At the peak of the mountain we came to a temple and behind hidden behind a gate a woman kneeled in traditional Buddhist attire. Before the gate was a cushion and place for incense to be burned. Here is where you could pray to a living goddess. I did wonder what happened when she needed to relieve herself, I wanted to ask her how she was, if she was happy. However I’m learning that I know less than I ever thought I did… It’s hard to separate culture from knowledge, belief from understanding. This person, presumably, believes that she is a living goddess, a representation of perfection, of something beyond reality. And who am I to say otherwise? I believe what I believe with as much evidence as anyone else.
As we made our way down the mountain we watched and listened to citizens who came to the park to practise their music. Their unique instruments singing out melodies that danced between the trees and flittered across leaves.

We watched groups performing Tai Chi, and other groups… in their hundreds, dancing… a make shift band, a great speaker drumming our music and dancing minions, smiles and laughter and movement on the corners of streets, on corners and in parks.

While the others clapped and watched the spectacle I could help but turn around and watched the sun lay shadows across the phoenix sculpture. The sculpture of the phoenix is a representation of Tangshan having fallen during the 1976 Earthquake and risen from the ashes, stronger and more beautiful.

We continued to wander, a regal lit-up department store took over the horizon, complete with a Tiffany’s store which I had to take a happy snap of for my sister! We didn’t enter “Wanda Plaza” that day, but in coming weeks I enjoyed the delight of stores filled with phone cases, cheap blue tooth keyboards (one of which I’m writing on at the moment) and other electrical devises, bobble headed key chains, lego sculptures, fish filled vases, rabbit haired toys, Marvel Animation figurines, and hand puppets, my favourite of which was a rather sad looking turtle! There are also the latest from Zara, Chanel, Lee and Ralph Lauren.

I was distracted by scents one day wandering through Wanda, I looked below the escalators and saw a plethora of beautiful flowers, flowers that reminded me of Australia, native flowers of China… and roses, that international beauty itself.

The super stores here are beautifully manicured and what you would expect to see from France to America, to Australia and indeed, Bali, Indonesia.

It is when you leave these conglomerates that you see the everyday life of the citizens of this or any other country.

Over the coming weeks I have spent time trying to get to know my new home, I’ve visited the Museum of Puppetry where they show the history of Chinese animation through puppetry.
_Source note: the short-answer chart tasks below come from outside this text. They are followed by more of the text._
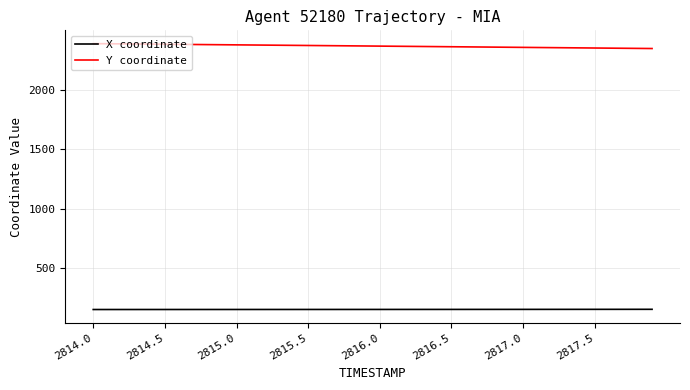

Rank the series by their average value, from highest to lowest.

Y coordinate, X coordinate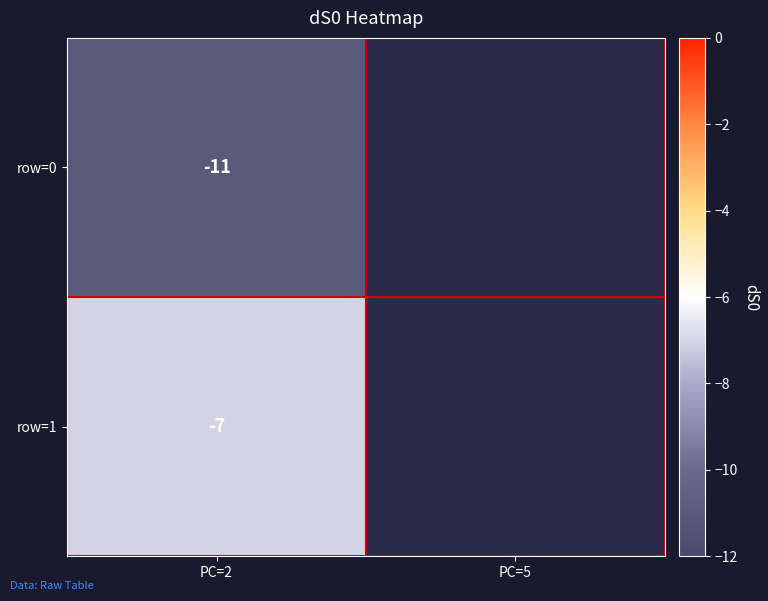

Is it true that row=1 equals -7 at PC=2?

True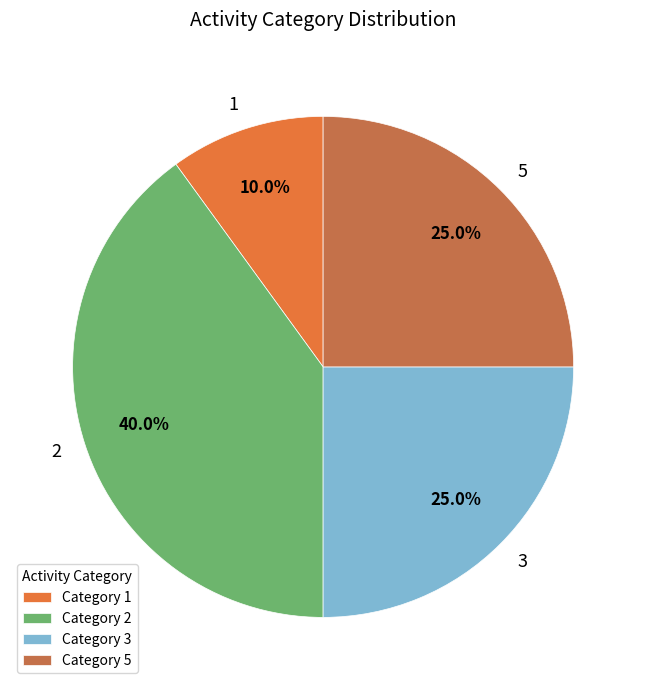

What is the smallest slice in the pie chart?

Category 1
The puppets were originally made from Donkey skin… which lets, be honest, I wasn’t overly happy about, but then again, the first drum in Africa was made of Elephant stomach, so I’m not here to judge!
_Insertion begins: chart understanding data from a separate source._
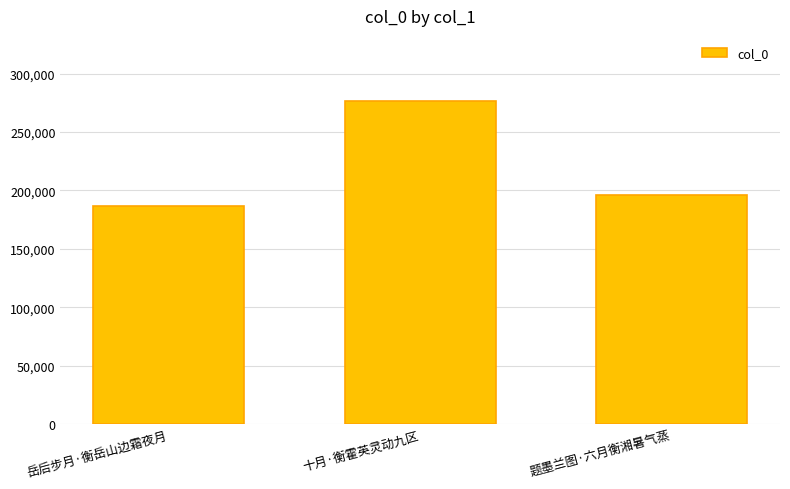

What is the label of the 1st bar from the left?

岳后步月·衡岳山边霜夜月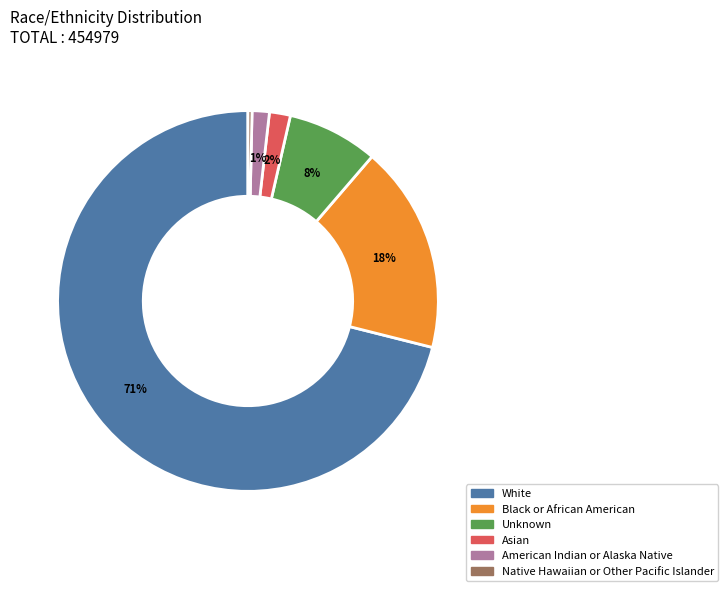

Which category has the smallest portion of the pie?

Native Hawaiian or Other Pacific Islander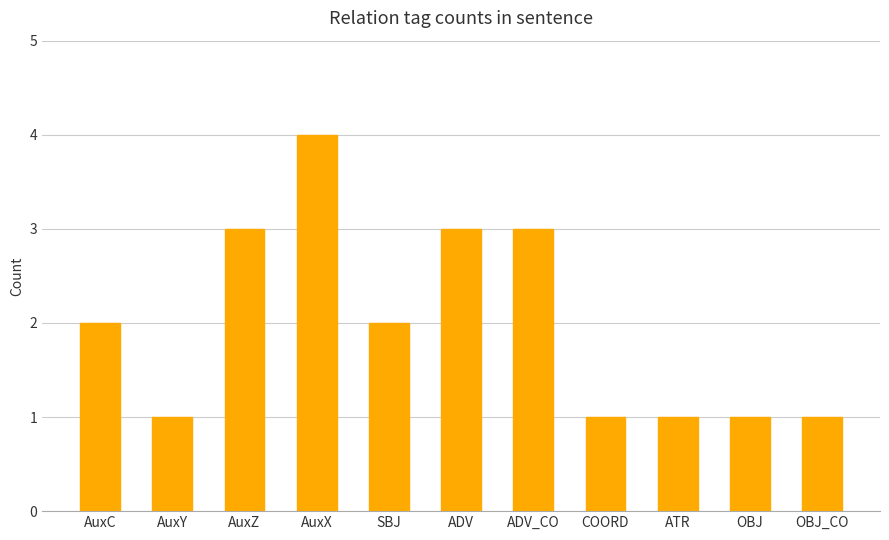

What is the label of the 10th bar from the left?

OBJ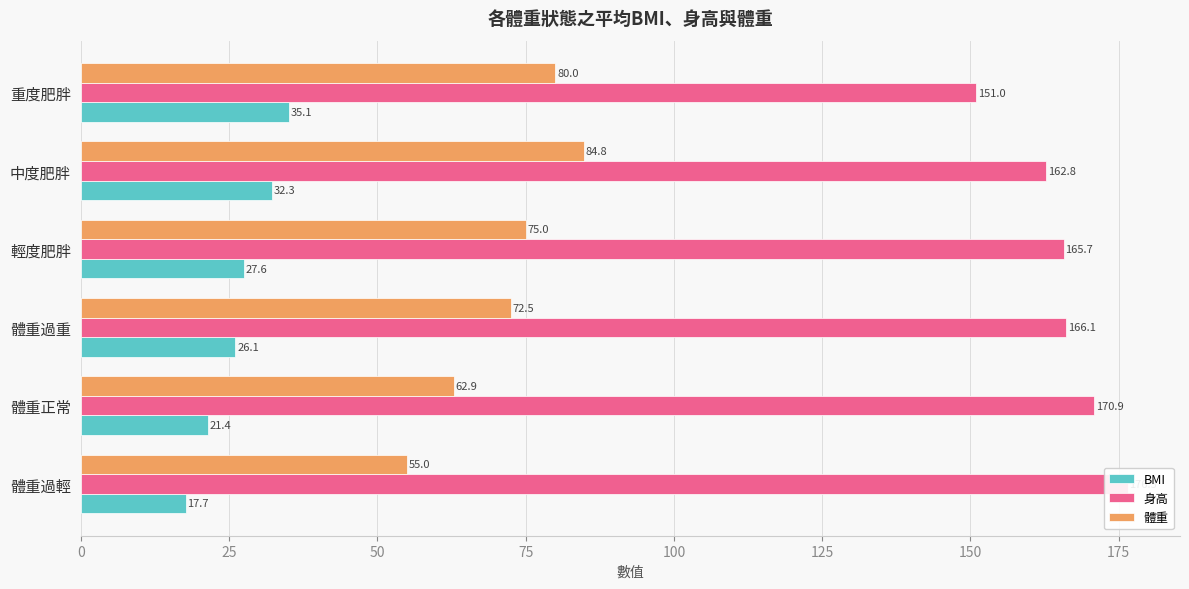

Between 輕度肥胖 and 重度肥胖, which is larger?

重度肥胖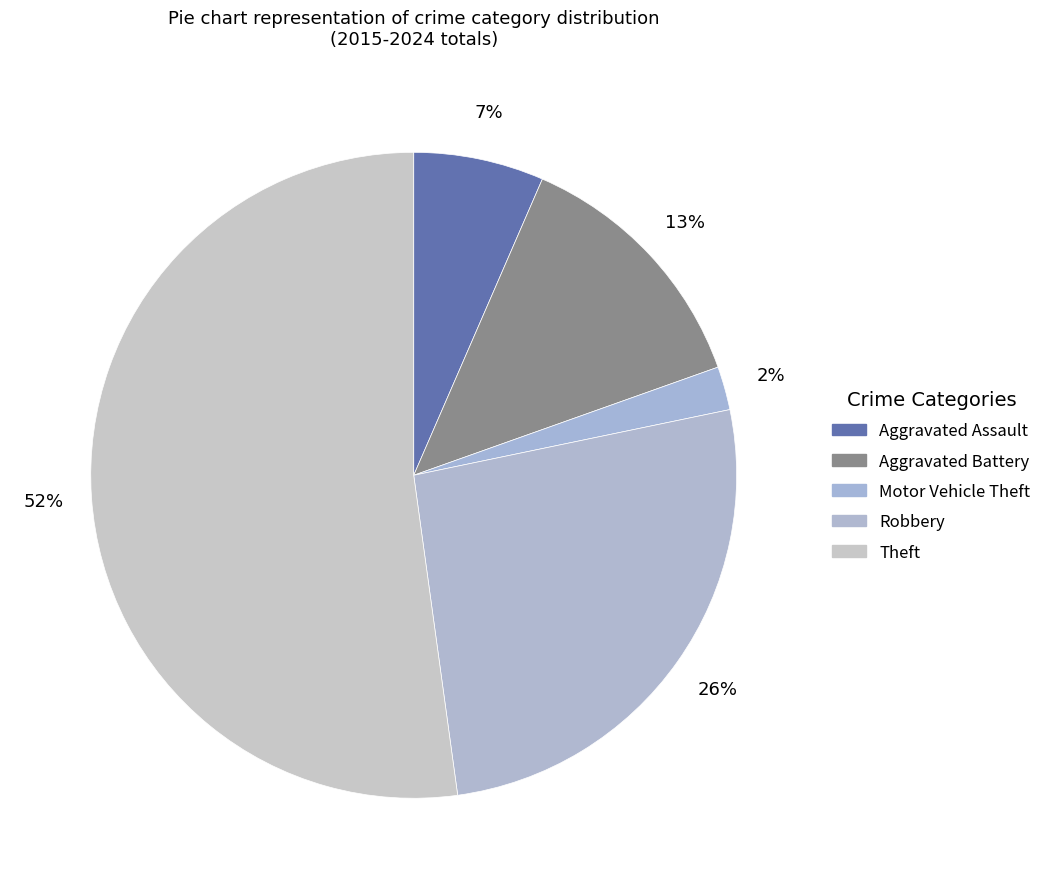

What is the ratio of the value at Theft to the value at Motor Vehicle Theft?

24.0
Eventually, after a long and rather enjoyable wander with Alan, Therese and I were able to go back to our respective apartments and get to know our digs for the next six months…
Tangshan has a high level of humidity and after our three hour wander I was in want of a shower… I opened the door, I pulled the water tap, I stepped in…. I couldn’t pull the door closed, water was showering throughout the wet area, I stepped back in reaction, the tile under my feet clipped, cracked… suddenly my foot was in goodness-knows whose old washing water! My arm flicked up in alarm (would I fall down this potential sink-hole?!) and broke my roommates (who’ve I’m yet to meet) shower item holder!

I eeked… I eeped! I jumped out of the shower.


“Welcome home!” I thought to myself and laughed in delight at my continuing adventure.